Na minha eira aparece uma santa que só faz milagres. Faz milagres em troca de qualquer sorriso limpo. Durante as tardes de sol, ela aparece e fica longamente porque não tem outra tarefa senão a de fazer o bem a quem por ali vai.

As casas grandes e muito antigas não são mesmo lugares comuns, tornam-se gente, suspeição de presenças, companhias. Os amigos perguntam por fantasmas, mortos nas cortes, o diabo na eira, as vozes no baixo e no cimo dos quartos. Não há nada. A casa é quieta e não acontece nada senão uma vegetação sempre a crescer, mais os gatos vadios, abelhas no funcho e pássaros que não descem. Mandaram-me plantar um diospireiro. Os dióspiros chamam os bandos.

O imaginário do Minho é todo feito para assustar o povo, provavelmente para lhe tolher os gestos, criar pudor, motivar ao comezinho, à humildade e ao trabalho. Quase sempre a mitologia popular vai no sentido de precaver personalidades excêntricas e punir o que não cumpra o senso comum. Por mais que me divirta e até inspire para livros, cansa-me bastante que se perpetuem ideias que castram alegrias e parecem criar aflição onde já basta que exista o desafio constante da sobrevivência.

Na minha eira aparece uma santa que só faz milagres. Faz milagres em troca de qualquer sorriso limpo. Durante as tardes de sol, ela aparece e fica longamente porque não tem outra tarefa senão a de fazer o bem a quem por ali vai.

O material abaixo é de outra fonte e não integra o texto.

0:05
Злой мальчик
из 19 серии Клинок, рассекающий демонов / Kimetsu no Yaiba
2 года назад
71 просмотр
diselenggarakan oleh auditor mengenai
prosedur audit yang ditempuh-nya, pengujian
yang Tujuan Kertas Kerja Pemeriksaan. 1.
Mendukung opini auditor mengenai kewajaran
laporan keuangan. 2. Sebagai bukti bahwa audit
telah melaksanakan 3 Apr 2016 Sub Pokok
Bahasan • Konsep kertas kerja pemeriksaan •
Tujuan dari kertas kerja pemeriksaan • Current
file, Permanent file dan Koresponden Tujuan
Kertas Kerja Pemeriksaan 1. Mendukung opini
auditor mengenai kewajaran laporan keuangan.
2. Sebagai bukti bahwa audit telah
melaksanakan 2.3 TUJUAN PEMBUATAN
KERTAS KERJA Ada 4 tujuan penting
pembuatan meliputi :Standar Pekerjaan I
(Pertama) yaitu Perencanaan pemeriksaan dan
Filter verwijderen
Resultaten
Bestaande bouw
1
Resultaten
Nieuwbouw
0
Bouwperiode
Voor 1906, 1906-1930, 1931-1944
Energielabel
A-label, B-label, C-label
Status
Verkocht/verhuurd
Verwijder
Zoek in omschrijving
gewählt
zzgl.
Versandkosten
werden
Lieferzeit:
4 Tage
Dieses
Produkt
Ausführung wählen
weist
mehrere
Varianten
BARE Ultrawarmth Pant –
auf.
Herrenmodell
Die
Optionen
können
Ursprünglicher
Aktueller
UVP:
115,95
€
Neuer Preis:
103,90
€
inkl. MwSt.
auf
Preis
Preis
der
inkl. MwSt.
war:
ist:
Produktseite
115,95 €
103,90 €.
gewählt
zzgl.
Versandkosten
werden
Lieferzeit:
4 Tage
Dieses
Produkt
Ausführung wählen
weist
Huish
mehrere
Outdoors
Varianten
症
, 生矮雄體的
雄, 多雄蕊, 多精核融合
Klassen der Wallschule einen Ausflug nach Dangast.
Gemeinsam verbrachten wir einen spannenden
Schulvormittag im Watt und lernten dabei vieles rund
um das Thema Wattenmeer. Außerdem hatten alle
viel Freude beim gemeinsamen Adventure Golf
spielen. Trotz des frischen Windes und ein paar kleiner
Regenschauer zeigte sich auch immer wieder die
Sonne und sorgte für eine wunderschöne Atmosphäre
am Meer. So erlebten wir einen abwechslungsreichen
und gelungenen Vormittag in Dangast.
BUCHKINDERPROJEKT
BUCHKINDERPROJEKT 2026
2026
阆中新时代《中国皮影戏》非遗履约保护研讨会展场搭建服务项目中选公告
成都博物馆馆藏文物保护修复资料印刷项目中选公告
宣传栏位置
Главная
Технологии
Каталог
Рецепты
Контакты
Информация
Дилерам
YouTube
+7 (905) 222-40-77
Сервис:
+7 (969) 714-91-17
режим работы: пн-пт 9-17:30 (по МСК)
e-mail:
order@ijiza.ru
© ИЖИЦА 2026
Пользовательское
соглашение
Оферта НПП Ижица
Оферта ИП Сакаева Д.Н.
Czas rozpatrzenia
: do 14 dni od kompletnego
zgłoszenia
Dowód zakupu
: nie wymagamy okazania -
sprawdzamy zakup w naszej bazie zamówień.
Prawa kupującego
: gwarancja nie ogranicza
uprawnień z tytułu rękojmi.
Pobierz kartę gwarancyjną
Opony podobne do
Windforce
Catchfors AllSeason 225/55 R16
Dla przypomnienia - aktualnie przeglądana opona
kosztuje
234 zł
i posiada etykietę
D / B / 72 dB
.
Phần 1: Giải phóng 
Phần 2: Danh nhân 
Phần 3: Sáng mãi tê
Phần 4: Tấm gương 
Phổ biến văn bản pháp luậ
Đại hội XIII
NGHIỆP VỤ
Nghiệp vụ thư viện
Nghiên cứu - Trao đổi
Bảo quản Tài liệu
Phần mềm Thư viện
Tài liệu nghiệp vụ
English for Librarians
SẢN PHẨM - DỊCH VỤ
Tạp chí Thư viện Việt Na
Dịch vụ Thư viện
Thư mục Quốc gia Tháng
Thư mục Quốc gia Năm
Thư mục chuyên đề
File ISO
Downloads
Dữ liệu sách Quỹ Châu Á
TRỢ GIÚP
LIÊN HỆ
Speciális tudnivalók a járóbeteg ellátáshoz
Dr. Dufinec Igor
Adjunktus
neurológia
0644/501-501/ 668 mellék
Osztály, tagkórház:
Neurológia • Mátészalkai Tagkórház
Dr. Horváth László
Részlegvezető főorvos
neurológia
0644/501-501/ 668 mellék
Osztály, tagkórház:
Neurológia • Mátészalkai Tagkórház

Em troca da hipótese de vir o diabo nas noites de agosto, eu prefiro esta de se oferecerem milagres, coisas de maravilha que não estejam para piorar a vida das pessoas, muito ao contrário. Eu disse: a minha casa é para fabricar felicidade. Não quero que entrem com medo de fantasmas, bocas que ferram ou insultam. Quero que entrem com a oportunidade da cura.

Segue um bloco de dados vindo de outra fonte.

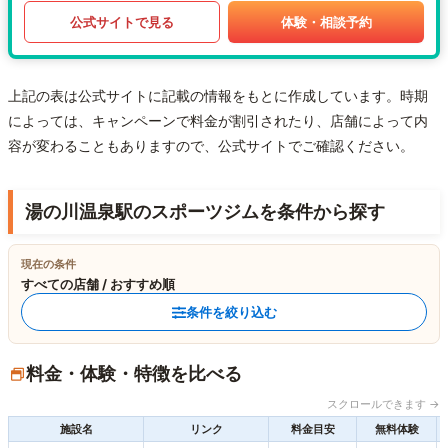
公式サイトで見る
体験・相談予約
上記の表は公式サイトに記載の情報をもとに作成しています。時期
によっては、キャンペーンで料金が割引されたり、店舗によって内
容が変わることもありますので、公式サイトでご確認ください。
湯の川温泉駅のスポーツジムを条件から探す
現在の条件
すべての店舗 / おすすめ順
条件を絞り込む
料金・体験・特徴を比べる
スクロールできます →
施設名
リンク
料金目安
無料体験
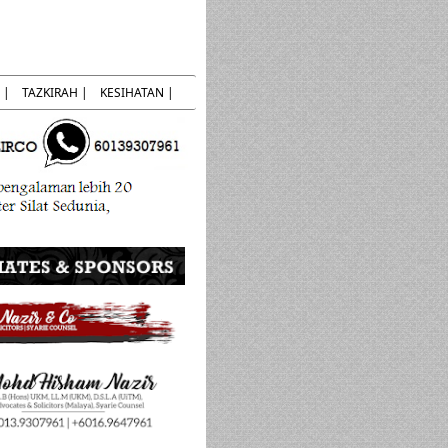
 |
TAZKIRAH |
KESIHATAN |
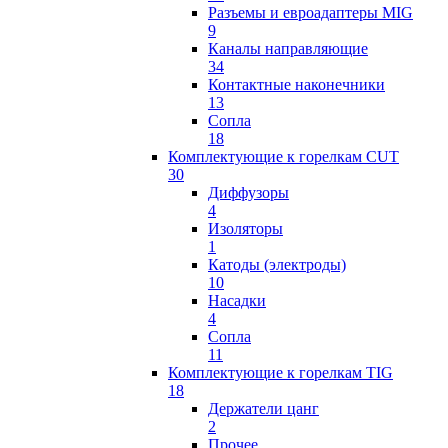
Разъемы и евроадаптеры MIG
9
Каналы направляющие
34
Контактные наконечники
13
Сопла
18
Комплектующие к горелкам CUT
30
Диффузоры
4
Изоляторы
1
Катоды (электроды)
10
Насадки
4
Сопла
11
Комплектующие к горелкам TIG
18
Держатели цанг
2
Прочее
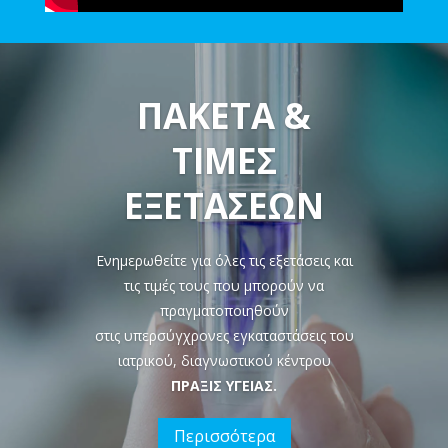
ΠΑΚΕΤΑ &
ΤΙΜΕΣ
ΕΞΕΤΑΣΕΩΝ
Ενημερωθείτε για όλες τις εξετάσεις και
τις τιμές τους που μπορούν να
πραγματοποιηθούν
στις υπερσύγχρονες εγκαταστάσεις του
ιατρικού, διαγνωστικού κέντρου
ΠΡΑΞΙΣ ΥΓΕΙΑΣ.
Περισσότερα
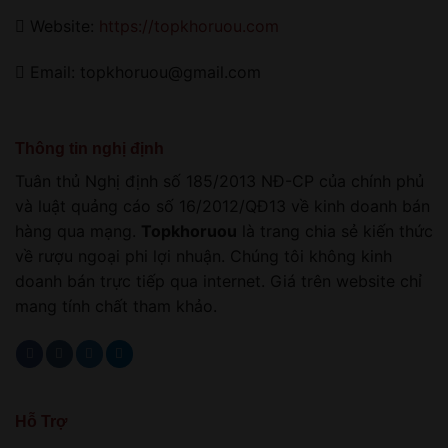
Website:
https://topkhoruou.com
Email: topkhoruou@gmail.com
Thông tin nghị định
Tuân thủ Nghị định số 185/2013 NĐ-CP của chính phủ
và luật quảng cáo số 16/2012/QĐ13 về kinh doanh bán
hàng qua mạng.
Topkhoruou
là trang chia sẻ kiến thức
về rượu ngoại phi lợi nhuận. Chúng tôi không kinh
doanh bán trực tiếp qua internet. Giá trên website chỉ
mang tính chất tham khảo.
Hỗ Trợ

Alguém dizia para cuidar do olhado. Ai, o olhado. Explicam-me. Há olhado em toda a parte. Eu só vejo trabalho. É o que mais vejo. Mas não me parece nada maldição. É de andar o mundo sempre a imaginar coisas novas, haver plantas e bichos e tudo precisar de moderação e limpeza. Arranjei um amigo cada vez mais imaginário, o Mosquitinhos. Ele mexe em toda a parte. Apara a oliveira e conta-me que as oliveiras devem ser podadas com severidade. É bom que se libertem do peso, mais ainda se forem assim centenárias. Eu estou convencido de que a árvore tem duzentos anos. Digo: Mosquitinhos, como sabes voar, podias ir cortar bem lá em cima, que a mim dão-me vertigens dois degraus do escadote.

O Mosquitinhos é que tirou da cabeça que devíamos pôr água aos gatos vadios, que não há muito onde vão beber em segurança. Eu tenho a impressão de que o Mosquitinhos é que motiva a santa a ficar pela eira. Coisas boas vêm de pessoas boas. Até a maneira como o vento sopra se educa. É o que me interessa nas casas grandes, muito antigas. Que se eduquem para as coisas boas. Vivos e mortos bons. O que a vida e a memória fazem é sempre um negócio da consciência.

Hoje, treze estrelícias abriram mais do que nunca. Curioso. Outubro. Não acreditaria facilmente que a 2 de outubro tudo propenderia a ser feliz outra vez. Acredito agora.